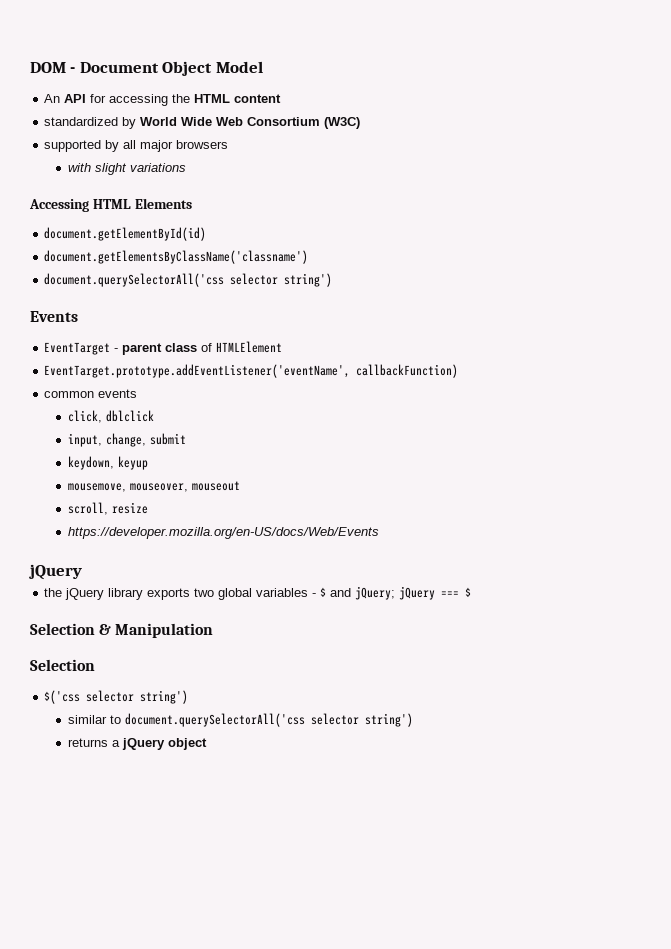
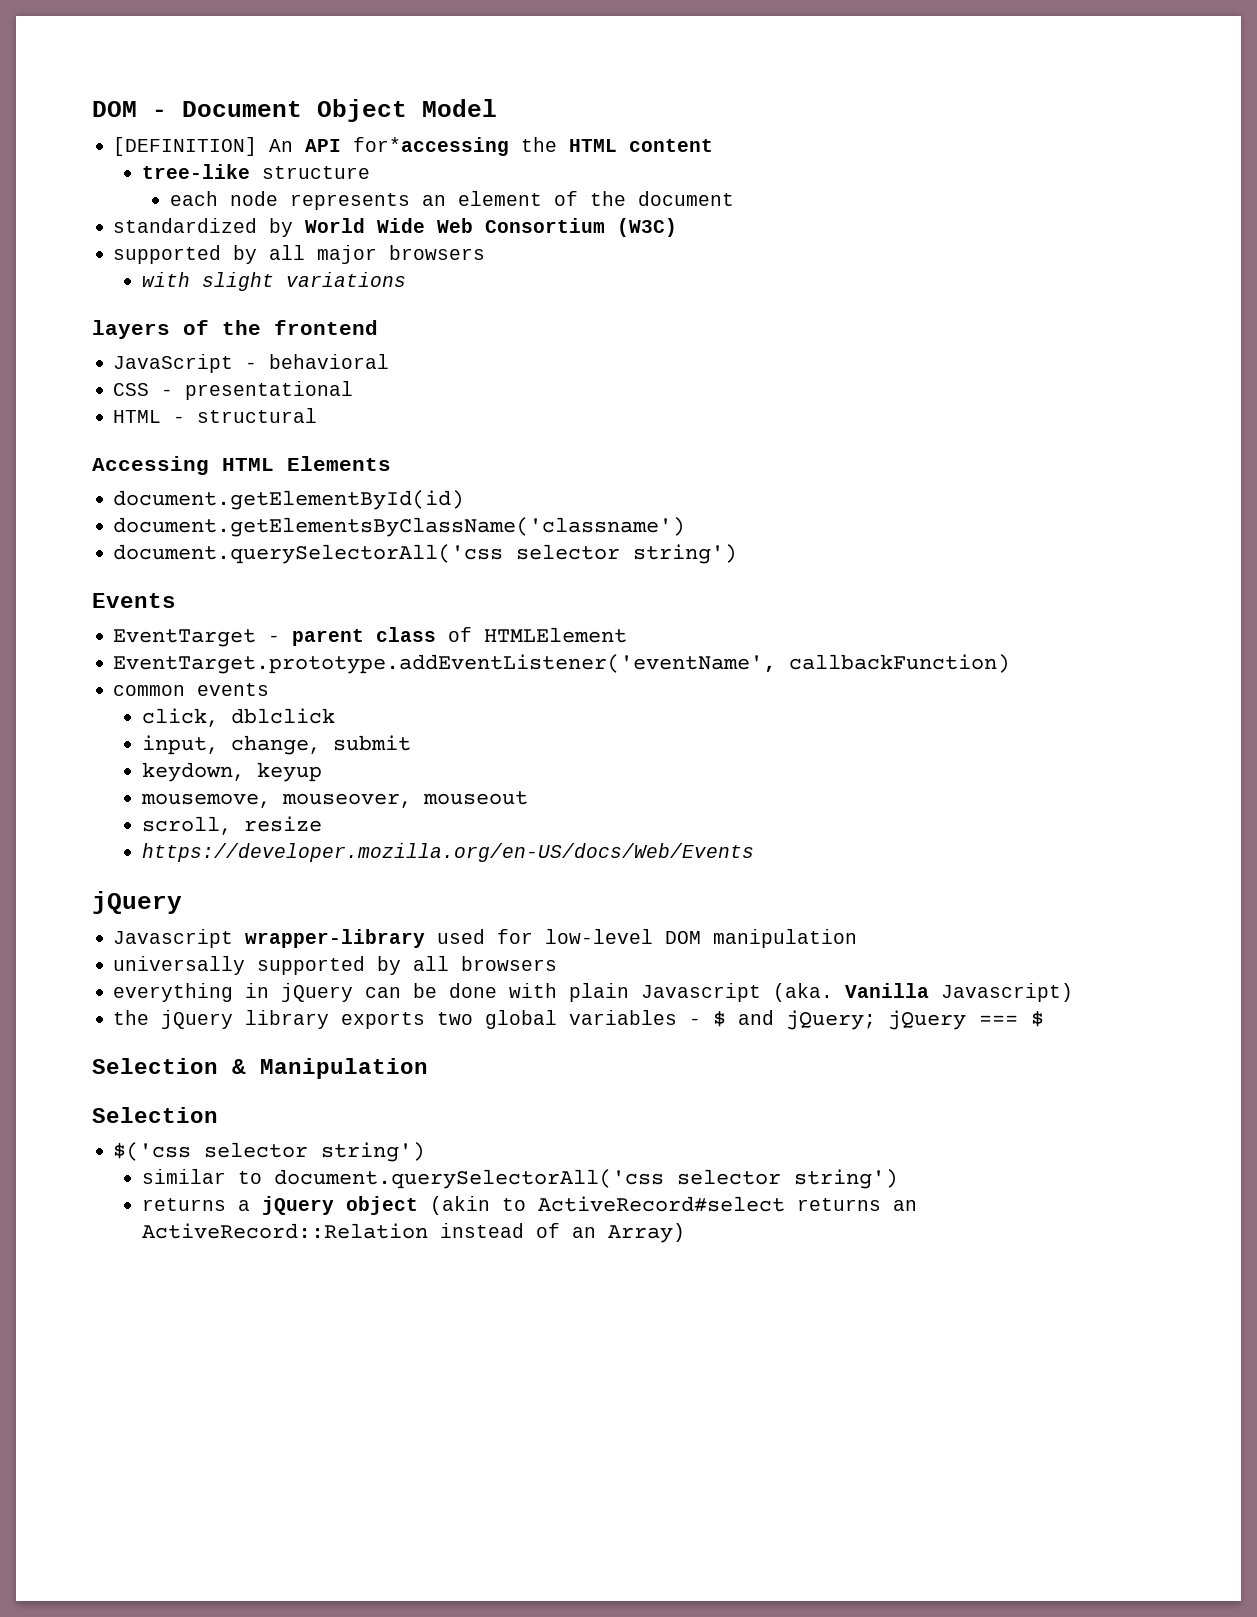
(263, 67) none -> [113,137,258,156] [DEFINITION]
[90,94,169,106] for accessing -> [353,137,510,156] for*accessing
(282, 98) none -> [141,164,370,179] [169,191,734,210] // tree-like structure // each node represents an element of the document
(187, 167) none -> [92,320,378,339] [113,354,390,373] [113,381,354,400] [113,408,318,423] // layers of the frontend // JavaScript - behavioral // CSS - presentational // HTML - structural
(82, 572) none -> [113,929,858,948] [113,956,558,975] [113,983,1074,1002] // Javascript wrapper-library used for low-level DOM manipulation // universally supported by all browsers // everything in jQuery can be done with plain Javascript (aka. Vanilla Javascript)
(208, 744) none -> [429,1196,917,1215] [141,1223,685,1243] (akin to ActiveRecord#select returns an ActiveRecord::Relation instead of an Array)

● Exercise: Write the listing out a second time exactly, dropping all images.

● Written reply:
(263, 67) none -> [113,137,258,156] [DEFINITION]
[90,94,169,106] for accessing -> [353,137,510,156] for*accessing
(282, 98) none -> [141,164,370,179] [169,191,734,210] // tree-like structure // each node represents an element of the document
(187, 167) none -> [92,320,378,339] [113,354,390,373] [113,381,354,400] [113,408,318,423] // layers of the frontend // JavaScript - behavioral // CSS - presentational // HTML - structural
(82, 572) none -> [113,929,858,948] [113,956,558,975] [113,983,1074,1002] // Javascript wrapper-library used for low-level DOM manipulation // universally supported by all browsers // everything in jQuery can be done with plain Javascript (aka. Vanilla Javascript)
(208, 744) none -> [429,1196,917,1215] [141,1223,685,1243] (akin to ActiveRecord#select returns an ActiveRecord::Relation instead of an Array)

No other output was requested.